Wes Stubblefield, un médecin de district du département de la santé publique de l'Alabama, a déclaré aujourd'hui dans une interview que le cas le plus récent en Alabama s'est produit en février et que cinq des neuf enfants ont été testés positifs à l'adénovirus-41, une souche qui provoque généralement des gastro-entérites.
Pendant ce temps, en Espagne, le gouvernement de la région de Madrid a annoncé le 13 avril que trois régions - Madrid, Aragón et Castille-La Mancha - avaient chacune signalé un cas d'hépatite sévère d'origine inconnue chez de jeunes enfants. Un enfant a reçu une greffe du foie.
Les médecins des principaux centres pédiatriques du foie aux Pays-Bas et au Danemark ont déclaré hier à ScienceInsider qu'ils constataient des tendances similaires. "Il y a des enfants qui sont très malades et qui ont été référés pour une transplantation", explique Ruben de Kleine, chirurgien pédiatrique spécialisé dans la transplantation hépatique au centre médical universitaire de Groningue. "Nous avons un nombre d'enfants nécessitant une transplantation au cours des 4 premiers mois de 2022 équivalent à ce que nous avons normalement en une année entière."

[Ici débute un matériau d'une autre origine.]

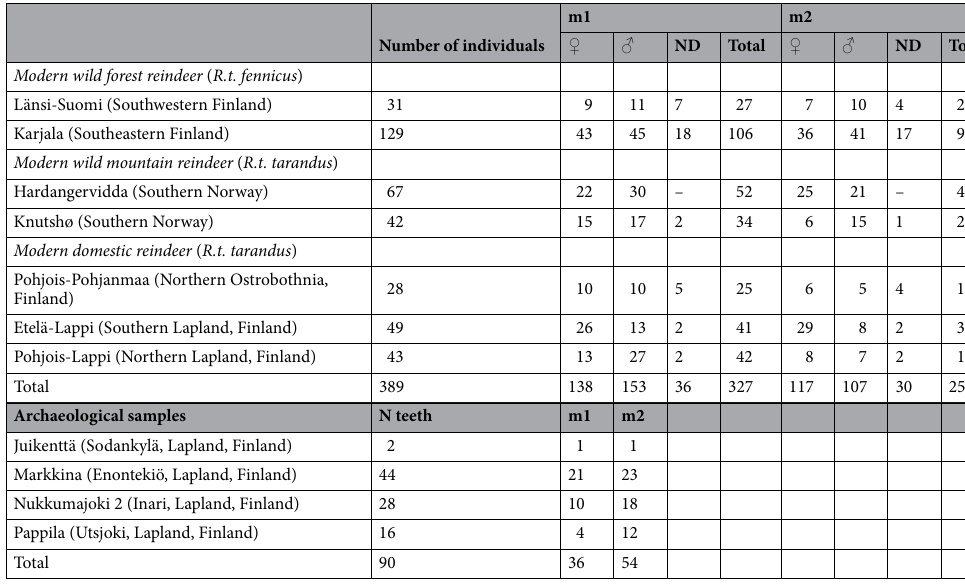
Table 1. Detail of modern specimens studied from the Zoological Museum of Oulu (wild forest reindeer and domestic reindeer from Finland) and the UMR 7041 ArScAn laboratory (wild mountain reindeer from Norway) according to locality, sex (female: ♀ ; male: ♂ ) and tooth (first lower molar: m1; second lower molar: m2), as well as archaeological specimens from the Finnish Heritage Agency of Helsinki, Finland.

À l'hôpital universitaire de Copenhague également, "nous avons plus de cas d'insuffisance hépatique aiguë que nous n'en avons normalement", déclare l'hépatologue pédiatrique Marianne Hørby Jørgensen. Aucun enfant là-bas n'a eu besoin de greffes.
Hørby Jørgensen et de Kleine soulignent tous deux que les parents ne doivent pas paniquer. À ce jour, les cliniciens ont identifié un petit nombre de cas dans leurs pays où, combinés, plus de 230000 nourrissons naissent chaque année.